A striking finding has emerged from recent research: over two-thirds of workers cannot identify the specific actions being taken by AI agents operating within their organisations. The root cause identified is lax access controls — but the security implications extend well beyond a simple governance failure. This is a signal that enterprise AI deployment has raced ahead of the identity and access management infrastructure required to make it safe.
When humans can’t see what AI agents are doing, accountability breaks down entirely. And when access controls are too loose to constrain agent behaviour, the blast radius of any compromise — or simple error — becomes unacceptable.
Why Visibility Is the Foundation of NHI Security
NHI security begins with discovery and visibility. You cannot govern machine identities you cannot see, and you cannot hold AI agents accountable for actions that aren’t logged and attributed. The finding that most workers lack visibility into AI agent activity reflects a broader failure of the identity governance frameworks that should be providing this visibility as standard.
The access control dimension of this problem is equally critical. If AI agents have been granted broad, standing permissions rather than scoped, task-specific access, the potential for damage — whether through compromise, misconfiguration, or unintended behaviour — is significantly amplified. Lax access controls don’t just create security risk; they make accountability impossible after the fact.
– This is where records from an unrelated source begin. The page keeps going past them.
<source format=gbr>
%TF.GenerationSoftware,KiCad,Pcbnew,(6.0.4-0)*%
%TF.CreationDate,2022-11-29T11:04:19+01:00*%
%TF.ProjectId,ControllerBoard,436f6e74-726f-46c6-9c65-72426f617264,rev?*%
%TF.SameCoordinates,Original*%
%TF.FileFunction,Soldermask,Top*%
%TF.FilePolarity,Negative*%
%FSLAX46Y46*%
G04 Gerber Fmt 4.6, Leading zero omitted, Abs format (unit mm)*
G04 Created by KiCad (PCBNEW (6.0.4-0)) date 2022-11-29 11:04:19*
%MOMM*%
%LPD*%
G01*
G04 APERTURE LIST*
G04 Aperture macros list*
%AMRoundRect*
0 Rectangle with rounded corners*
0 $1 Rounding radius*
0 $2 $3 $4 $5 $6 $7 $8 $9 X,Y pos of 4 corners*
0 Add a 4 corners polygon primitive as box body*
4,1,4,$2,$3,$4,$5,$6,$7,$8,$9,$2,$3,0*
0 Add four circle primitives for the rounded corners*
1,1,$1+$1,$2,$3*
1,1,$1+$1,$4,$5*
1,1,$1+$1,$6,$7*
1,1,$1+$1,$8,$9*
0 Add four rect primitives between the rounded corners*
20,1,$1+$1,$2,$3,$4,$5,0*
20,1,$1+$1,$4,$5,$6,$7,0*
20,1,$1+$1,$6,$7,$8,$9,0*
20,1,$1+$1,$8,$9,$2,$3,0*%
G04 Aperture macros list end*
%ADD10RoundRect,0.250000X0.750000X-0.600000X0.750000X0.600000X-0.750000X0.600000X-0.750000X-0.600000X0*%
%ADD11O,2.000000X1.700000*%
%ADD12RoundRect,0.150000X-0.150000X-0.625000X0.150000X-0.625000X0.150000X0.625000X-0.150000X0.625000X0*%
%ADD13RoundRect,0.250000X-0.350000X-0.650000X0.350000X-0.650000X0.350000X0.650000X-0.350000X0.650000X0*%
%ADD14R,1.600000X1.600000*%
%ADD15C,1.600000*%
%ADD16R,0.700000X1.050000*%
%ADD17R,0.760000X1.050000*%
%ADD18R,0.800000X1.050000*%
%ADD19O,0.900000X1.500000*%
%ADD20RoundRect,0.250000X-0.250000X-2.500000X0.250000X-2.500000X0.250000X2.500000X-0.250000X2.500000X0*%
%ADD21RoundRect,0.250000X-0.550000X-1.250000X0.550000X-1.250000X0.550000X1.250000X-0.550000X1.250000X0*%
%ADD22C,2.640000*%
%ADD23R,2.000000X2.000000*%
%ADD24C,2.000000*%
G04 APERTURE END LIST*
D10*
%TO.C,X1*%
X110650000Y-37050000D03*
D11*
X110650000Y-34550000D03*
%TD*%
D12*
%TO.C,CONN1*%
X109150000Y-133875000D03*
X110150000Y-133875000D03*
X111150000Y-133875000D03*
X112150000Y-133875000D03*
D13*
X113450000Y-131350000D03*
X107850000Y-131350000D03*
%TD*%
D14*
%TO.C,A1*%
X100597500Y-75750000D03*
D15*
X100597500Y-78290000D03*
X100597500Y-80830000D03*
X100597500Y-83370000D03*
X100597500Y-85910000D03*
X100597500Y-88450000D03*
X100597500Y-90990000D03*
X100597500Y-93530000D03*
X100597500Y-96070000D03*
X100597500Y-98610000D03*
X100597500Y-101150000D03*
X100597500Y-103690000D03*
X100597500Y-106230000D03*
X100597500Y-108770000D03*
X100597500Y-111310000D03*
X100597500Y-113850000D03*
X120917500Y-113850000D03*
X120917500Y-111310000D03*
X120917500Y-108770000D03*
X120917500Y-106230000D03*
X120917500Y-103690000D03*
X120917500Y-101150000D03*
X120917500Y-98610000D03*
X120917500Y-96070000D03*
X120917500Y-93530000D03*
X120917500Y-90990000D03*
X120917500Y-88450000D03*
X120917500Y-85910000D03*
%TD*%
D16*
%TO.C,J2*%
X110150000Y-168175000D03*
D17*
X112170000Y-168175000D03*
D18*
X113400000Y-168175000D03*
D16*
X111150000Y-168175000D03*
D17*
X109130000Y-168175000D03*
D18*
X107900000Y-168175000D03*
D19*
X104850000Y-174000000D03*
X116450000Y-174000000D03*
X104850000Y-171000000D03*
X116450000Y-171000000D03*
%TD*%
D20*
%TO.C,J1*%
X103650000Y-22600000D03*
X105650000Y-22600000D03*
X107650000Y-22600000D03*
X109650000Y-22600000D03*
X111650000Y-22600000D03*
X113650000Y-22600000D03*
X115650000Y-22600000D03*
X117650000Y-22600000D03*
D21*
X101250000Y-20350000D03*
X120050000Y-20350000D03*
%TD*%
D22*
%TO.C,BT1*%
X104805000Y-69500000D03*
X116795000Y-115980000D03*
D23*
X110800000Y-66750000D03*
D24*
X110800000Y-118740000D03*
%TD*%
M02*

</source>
What Security Teams Need to Fix
Agent action logging as a non-negotiable: Every action taken by an AI agent should be logged, attributed to a specific agent identity, and retained for audit purposes. This isn’t optional — it’s the baseline requirement for operating AI agents responsibly in an enterprise environment.
Least-privilege enforcement for machine identities: The research finding on lax access controls points directly to a least-privilege failure. AI agents should receive only the permissions required for their specific function, scoped to the systems and data they need to access. Regular access reviews should be applied to machine identities with the same rigour as human identities.
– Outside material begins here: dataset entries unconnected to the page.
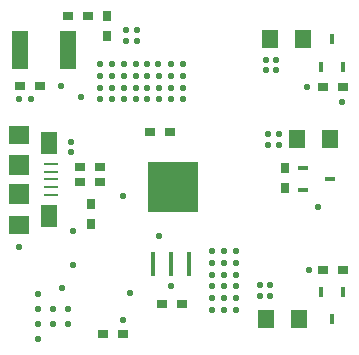
<source format=gbr>
G04 DipTrace 2.3.0.0*
%INTopPaste.gbr*%
%MOMM*%
%ADD36C,-1.0*%
%ADD49C,0.583*%
%ADD51R,0.396X2.096*%
%ADD57R,4.296X4.296*%
%ADD59R,0.096X0.396*%
%ADD61R,0.396X0.096*%
%ADD63R,1.396X1.596*%
%ADD65R,0.846X0.446*%
%ADD67R,0.446X0.846*%
%ADD71R,1.696X1.696*%
%ADD73R,1.696X1.596*%
%ADD75R,1.396X1.896*%
%ADD77R,1.146X0.196*%
%ADD79R,1.396X3.196*%
%ADD81R,0.796X0.896*%
%ADD83R,0.896X0.796*%
%FSLAX53Y53*%
G04*
G71*
G90*
G75*
G01*
%LNTopPaste*%
%LPD*%
D49*
X14000Y5900D3*
X5500Y18100D3*
Y17300D3*
X1100Y21800D3*
X2100D3*
X13000Y10200D3*
X10500Y5300D3*
X2700Y1400D3*
X4760Y5770D3*
X9920Y13540D3*
X25540Y22800D3*
X9890Y3010D3*
X2730Y5270D3*
X23100Y18800D3*
Y17900D3*
X22200Y18800D3*
Y17900D3*
X22900Y25100D3*
Y24200D3*
X22000Y25100D3*
Y24200D3*
X22400Y6000D3*
Y5100D3*
X21500Y6000D3*
Y5100D3*
X5700Y7700D3*
X5692Y10555D3*
X25700Y7300D3*
X11100Y27600D3*
Y26700D3*
X10200Y27600D3*
Y26700D3*
X26400Y12600D3*
X28500Y21500D3*
X4700Y22900D3*
X6400Y21900D3*
X8000Y24700D3*
X9000D3*
X10000D3*
X11000D3*
X8000Y23700D3*
X9000D3*
X10000D3*
X11000D3*
X8000Y22700D3*
X9000D3*
X10000D3*
X11000D3*
X8000Y21800D3*
X9000D3*
X10000D3*
X11000D3*
X12000Y24700D3*
X12900D3*
X14000D3*
X15000D3*
X12000Y23700D3*
X13000D3*
X14000D3*
X15000D3*
X12000Y22700D3*
X13000D3*
X14000D3*
X15000D3*
X12000Y21800D3*
X13000D3*
X14000D3*
X15000D3*
X17500Y8900D3*
X18500D3*
X19500D3*
X17500Y7900D3*
X18500D3*
X19500D3*
X17500Y6900D3*
X18500D3*
X19500D3*
X1100Y9200D3*
X17500Y5900D3*
X18500D3*
X19500D3*
X17500Y4900D3*
X18500D3*
X19500D3*
X17500Y3900D3*
X18500D3*
X19500D3*
D83*
X13900Y19000D3*
X12200D3*
D81*
X7200Y12900D3*
Y11200D3*
D83*
X1200Y22900D3*
X2900D3*
X5300Y28800D3*
X7000D3*
D81*
X8600Y27100D3*
Y28800D3*
D79*
X5300Y25900D3*
X1200D3*
D49*
X2700Y2700D3*
Y3970D3*
X3970Y2700D3*
Y3970D3*
X5240Y2700D3*
Y3970D3*
D77*
X3800Y16250D3*
Y15600D3*
Y14950D3*
Y14300D3*
Y13650D3*
D75*
X3650Y18060D3*
X3690Y11840D3*
D73*
X1090Y18750D3*
X1120Y11090D3*
D71*
X1110Y16140D3*
X1120Y13750D3*
D36*
X1200Y28900D3*
X28700Y1300D3*
D67*
X28600Y5400D3*
X26700D3*
X27650Y3100D3*
D65*
X25160Y15950D3*
Y14050D3*
X27460Y15000D3*
D67*
X26700Y24500D3*
X28600D3*
X27650Y26800D3*
D83*
X8200Y1900D3*
X9900D3*
X14900Y4400D3*
X13200D3*
X8000Y16000D3*
X6300D3*
X8000Y14700D3*
X6300D3*
D63*
X24800Y3100D3*
X22000D3*
X27460Y18350D3*
X24660D3*
X25200Y26800D3*
X22400D3*
D83*
X26900Y7300D3*
X28600D3*
D81*
X23660Y14250D3*
Y15950D3*
D83*
X28600Y22800D3*
X26900D3*
D61*
X11000Y16800D3*
Y16300D3*
Y15800D3*
Y15300D3*
Y14800D3*
Y14300D3*
Y13800D3*
Y13300D3*
Y12800D3*
Y12300D3*
Y11800D3*
D59*
X11700Y11100D3*
X12200D3*
X12700D3*
X13200D3*
X13700D3*
X14200D3*
X14700D3*
X15200D3*
X15700D3*
X16200D3*
X16700D3*
D61*
X17400Y11800D3*
Y12300D3*
Y12800D3*
Y13300D3*
Y13800D3*
Y14300D3*
Y14800D3*
Y15300D3*
Y15800D3*
Y16300D3*
Y16800D3*
D59*
X16700Y17500D3*
X16200D3*
X15700D3*
X15200D3*
X14700D3*
X14200D3*
X13700D3*
X13200D3*
X12700D3*
X12200D3*
X11700D3*
D57*
X14200Y14300D3*
D51*
X12500Y7800D3*
X13999Y7790D3*
X15506Y7800D3*
M02*

</source>
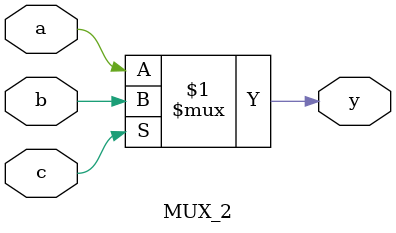
<source format=v>
`timescale 1ns / 1ps


module MUX_2(
input a,input b,input c,output y
    );
    assign y=c?b:a;
endmodule


</source>
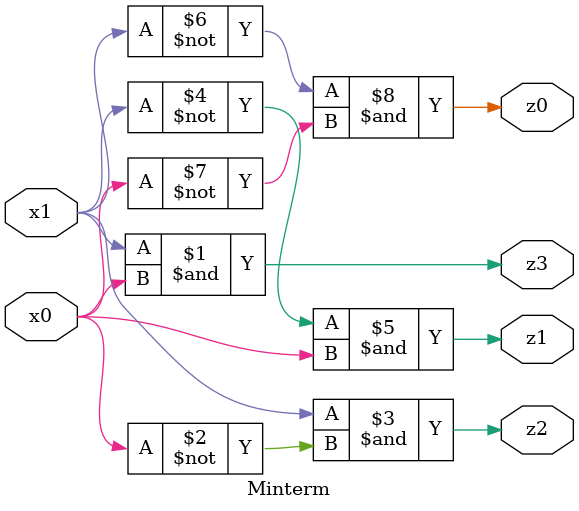
<source format=v>
/**
 *
 * File:    Minterm.v
 *          Un mintermine e' una funzione booleana che assume il valore 1 (ossia
 *          vero, asserito) in corrispondenza di un'unica configurazione di
 *          variabili d'ingresso (booleane) indipendenti. Le reti combinatorie
 *          che implementano i mintermini sono costruibili con porte NOT
 *          e AND.
 *          
 *          Di seguito l'implementazione dei quattro mintermini di una rete
 *          logica con due ingressi.
 *
 * Author:  Rambod Rahmani <rambodrahmani@autistici.org>
 *          Created on 22/04/2019.
 *
 */

module Minterm(x1, x0, z3, z2, z1, z0);
    input x1, x0;
    output z3, z2, z1, z0;

    assign z3 = x1 & x0;
    assign z2 = x1 & ~x0;
    assign z1 = ~x1 & x0;
    assign z0 = ~x1 & ~x0;
endmodule


</source>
Human oversight interfaces: Workers need tooling that surfaces what AI agents are doing in terms they can understand and act on. This means dashboards, alerts, and reporting capabilities that translate machine-speed agent activity into human-readable summaries — not raw log data that requires specialist interpretation.
The accountability gap revealed by this research is a governance problem, not a technology problem. The technology to log, attribute, and control AI agent access exists. What’s missing in most organisations is the NHI security framework to apply it consistently — and the urgency to close that gap before it becomes a regulatory or incident-driven forcing function.